Pour réaliser cette ambition, le cinéaste situe Grass dans un espace-temps très restreint. L'action se déroule d'abord dans un café où une jeune apprentie romancière (Kim Min-hee) écoute les histoires de trois binômes qui ont chacun leurs problèmes. Elle quitte ensuite le café pour retrouver son frère et sa future femme dans un petit restaurant situé quelques ruelles plus loin, avant de revenir au café et se mêler aux autres personnages qui ont pendant ce temps-là sympathisé. À plusieurs reprises, ils trinquent "par une nuit d'automne", l'action s'écoule donc sur quelques heures, probablement de la fin de l'après-midi jusqu'au milieu de la soirée. Cette impression de compression de l'espace-temps est renforcée dans Grass par le fait que les personnages semblent tous à l'arrêt et que leurs échanges se déroulent simultanément, le personnage de Kim Min-hee captant à chaque fois dans le brouhaha du café un morceau de conversation là où elle tend l'oreille. Le temps est ainsi suspendu à des questions comme la mort, le suicide ou la débâcle, soumettant par cet effet l'action et le mouvement aux dialogues(1).
Le personnage joué par Kim Min-hee retranscrit sous une forme littéraire les récits qu'elle écoute d'une oreille curieuse. Cet acte, proche de l'embaumement photographique, produit le même effet de suspension du temps dans l'instantané de l'écriture. Le récit n'avance pas ou que très peu. Pendant qu'elle écrit, les autres personnages continuent de parler en même temps, chacun de leur côté. En cherchant à garder une trace des histoires dont elle est le "témoin", la jeune femme les contracte sous une forme d'instantané du même ordre que les trois photographies à la fin du film. Elle conserve la mémoire de cette courte soirée d'automne dans un espace-temps qui redeviendra inerte après leur passage.
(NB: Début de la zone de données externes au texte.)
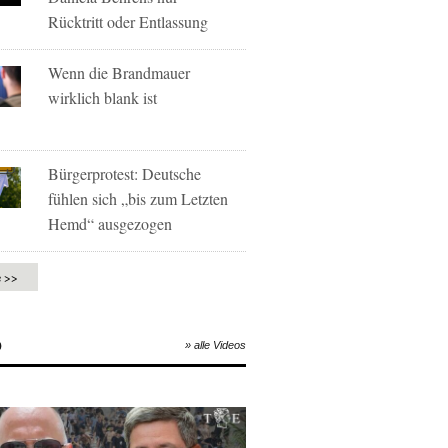
Rücktritt oder Entlassung
Wenn die Brandmauer
wirklich blank ist
Bürgerprotest: Deutsche
fühlen sich „bis zum Letzten
Hemd“ ausgezogen
e >>
O
» alle Videos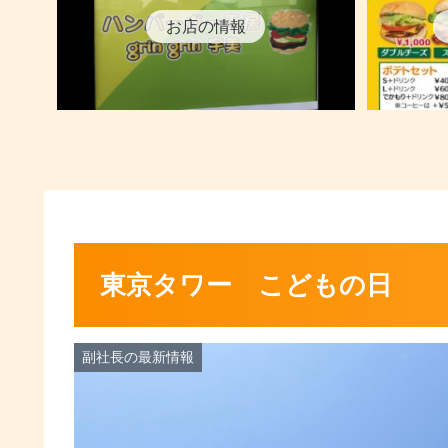
お店の情報
東京タワー こどもの日
副社長の最新情報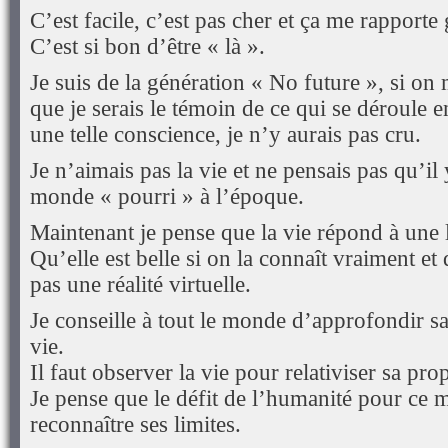
C’est facile, c’est pas cher et ça me rapporte 
C’est si bon d’être « là ».
Je suis de la génération « No future », si on 
que je serais le témoin de ce qui se déroule
une telle conscience, je n’y aurais pas cru.
Je n’aimais pas la vie et ne pensais pas qu’il 
monde « pourri » à l’époque.
Maintenant je pense que la vie répond à une l
Qu’elle est belle si on la connaît vraiment e
pas une réalité virtuelle.
Je conseille à tout le monde d’approfondir s
vie.
Il faut observer la vie pour relativiser sa pro
Je pense que le défit de l’humanité pour ce m
reconnaître ses limites.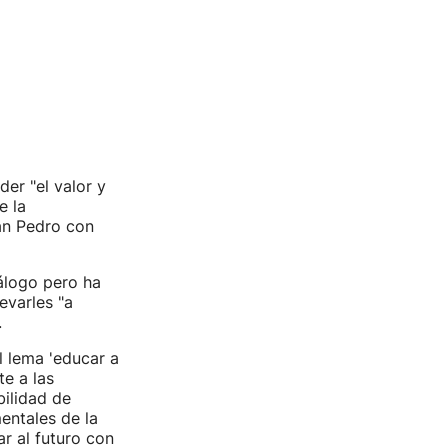
er "el valor y
e la
an Pedro con
iálogo pero ha
evarles "a
.
l lema 'educar a
te a las
ilidad de
entales de la
ar al futuro con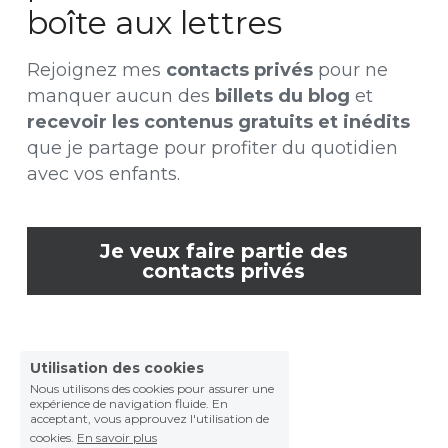
boîte aux lettres
Rejoignez mes 
contacts privés
 pour ne 
manquer aucun des 
billets du blog
 et 
recevoir les contenus gratuits et inédits
que je partage pour profiter du quotidien 
avec vos enfants.
Je veux faire partie des
contacts privés
Utilisation des cookies
Nous utilisons des cookies pour assurer une
expérience de navigation fluide. En
acceptant, vous approuvez l'utilisation de
© Paizi 2025
cookies.
En savoir plus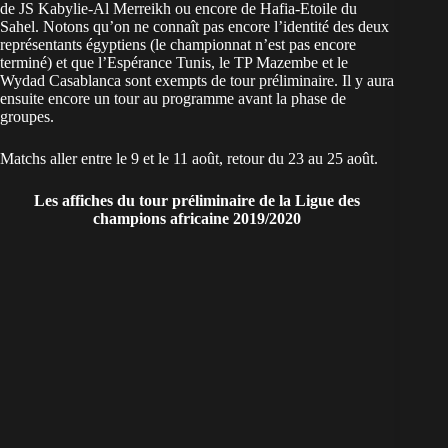
de JS Kabylie-Al Merreikh ou encore de Hafia-Etoile du
Sahel. Notons qu’on ne connaît pas encore l’identité des deux
représentants égyptiens (le championnat n’est pas encore
terminé) et que l’Espérance Tunis, le TP Mazembe et le
Wydad Casablanca sont exempts de tour préliminaire. Il y aura
ensuite encore un tour au programme avant la phase de
groupes.
Matchs aller entre le 9 et le 11 août, retour du 23 au 25 août.
Les affiches du tour préliminaire de la Ligue des
champions africaine 2019/2020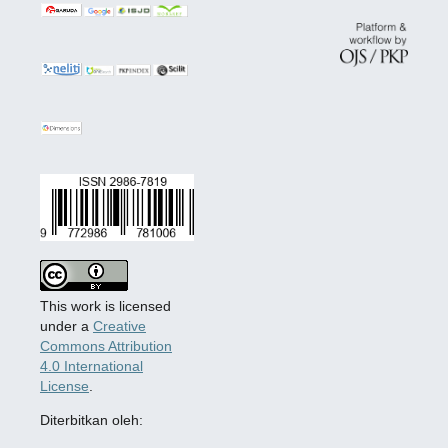
This work is licensed
under a
Creative
Commons Attribution
4.0 International
License
.
Diterbitkan oleh: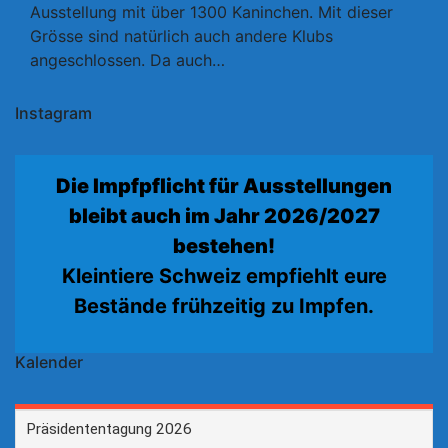
Ausstellung mit über 1300 Kaninchen. Mit dieser
Grösse sind natürlich auch andere Klubs
angeschlossen. Da auch…
Instagram
Die Impfpflicht für Ausstellungen
bleibt auch im Jahr 2026/2027
bestehen!
Kleintiere Schweiz empfiehlt eure
Bestände frühzeitig zu Impfen.
Kalender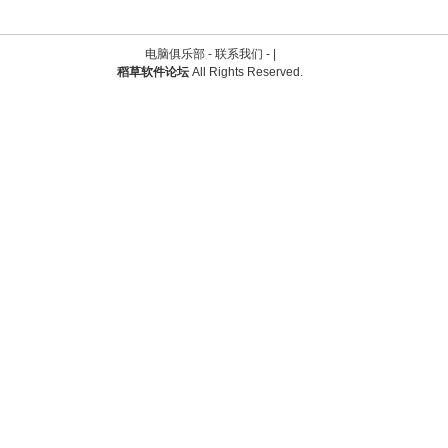
电脑俱乐部 -
联系我们
-
|
稻草软件论坛
All Rights Reserved.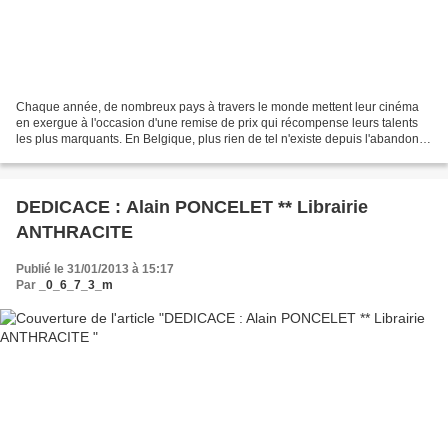
Chaque année, de nombreux pays à travers le monde mettent leur cinéma
en exergue à l'occasion d'une remise de prix qui récompense leurs talents
les plus marquants. En Belgique, plus rien de tel n'existe depuis l'abandon
des Prix Joseph Plateau en 2007....
DEDICACE : Alain PONCELET ** Librairie
ANTHRACITE
Publié le 31/01/2013 à 15:17
Par
_0_6_7_3_m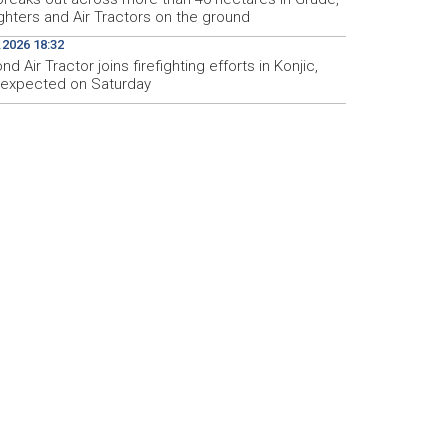
ighters and Air Tractors on the ground
.2026 18:32
d Air Tractor joins firefighting efforts in Konjic,
d expected on Saturday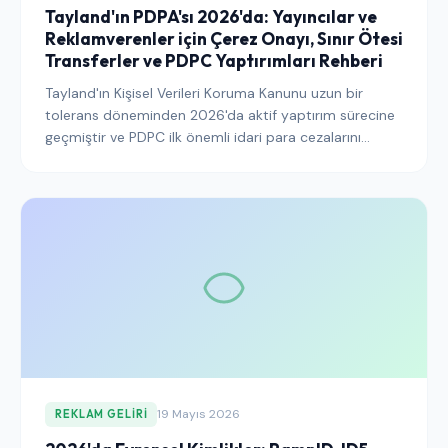
Tayland'ın PDPA'sı 2026'da: Yayıncılar ve
Reklamverenler için Çerez Onayı, Sınır Ötesi
Transferler ve PDPC Yaptırımları Rehberi
Tayland'ın Kişisel Verileri Koruma Kanunu uzun bir
tolerans döneminden 2026'da aktif yaptırım sürecine
geçmiştir ve PDPC ilk önemli idari para cezalarını
vermeye başlamıştır. Taylandlı kullanıcılara hizmet
veren yayıncıların bu yıl bilmesi gerekenler bunlardır.
19 Mayıs 2026
REKLAM GELIRI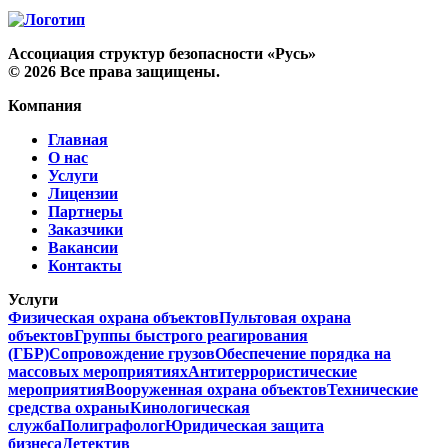
Ассоциация структур безопасности «Русь»
©
2026
Все права защищены.
Компания
Главная
О нас
Услуги
Лицензии
Партнеры
Заказчики
Вакансии
Контакты
Услуги
Физическая охрана объектов
Пультовая охрана
объектов
Группы быстрого реагирования
(ГБР)
Сопровождение грузов
Обеспечение порядка на
массовых мероприятиях
Антитеррористические
мероприятия
Вооруженная охрана объектов
Технические
средства охраны
Кинологическая
служба
Полиграфолог
Юридическая защита
бизнеса
Детектив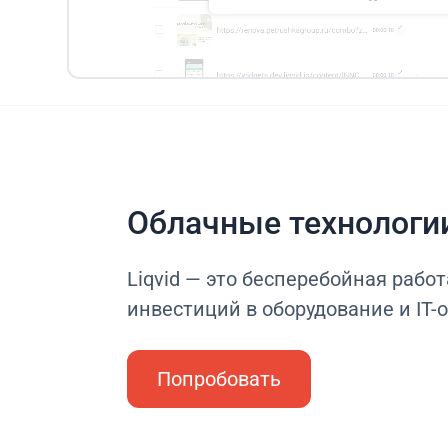
Облачные технологи
Liqvid — это бесперебойная работ
инвестиций в оборудование и IT-
Попробовать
Grass se pose comme un des films les plus expérimentaux de Hong Sang-soo. Si le cinéma occupe souvent une place importante dans certains films (la salle, la profession des personnages, etc.), il y a ici d'étranges références aux premiers temps du cinéma. Il y a d'abord la photographie bien sûr, et dans une première occurrence lorsque Kim Min-hee sort du café et se retourne, sans qu'on ne sache pourquoi, sur un couple qui se prend en photo. Puis, dans le restaurant où elle retrouve son frère, un autre binôme échange à une table voisine et la caméra s'intéresse à leur conversation avant d'opérer un court panoramique qui révèle l'ombre de l'homme projetée sur le mur. Enfin, dans les dernières scènes du film, un vieux projecteur Keystone est posé juste à côté de la table où se réunissent deux binômes pour boire du soju. Ces trois références au pré-cinéma, associées aux trois photographies finales, tirent Grass du côté d'une expérience de l'instantané, ou du moins vers une forme primitive de l'expression cinématographique, courte et frontale. Or, le pré-cinéma n'est-il pas ontologiquement lié à une recherche du mouvement ? Paradoxe, donc ? Pas tellement, si on considère que les premières formes de cinéma favorisent la création d'instantanés avant l'apparition et le développement du récit. Hong Sang-soo, à rebours de cette idée, cherche peut-être simplement à enregistrer la manière dont un espace-temps précis existe le temps d'un instantané et se transforme en souvenir (pour les personnages mais aussi, surtout, pour les spectateurs qui porteront le film en eux).
Par une nuit d'automne comme une autre, Hong Sang-soo s'intéresse avec Grass à la manière dont le cinéma construit des instantanés, des souvenirs, des traces qui survivent dans la mémoire. D'une ombre se reflétant sur un mur aux trois photographies des lieux vidés de ses personnages, c'est donc aussi de l'effacement dont il est question. Grass montre ainsi des lieux où le temps passe comme partout. Un café, une rue, des milliers de vies de passage, et quelques instantanés qui restent.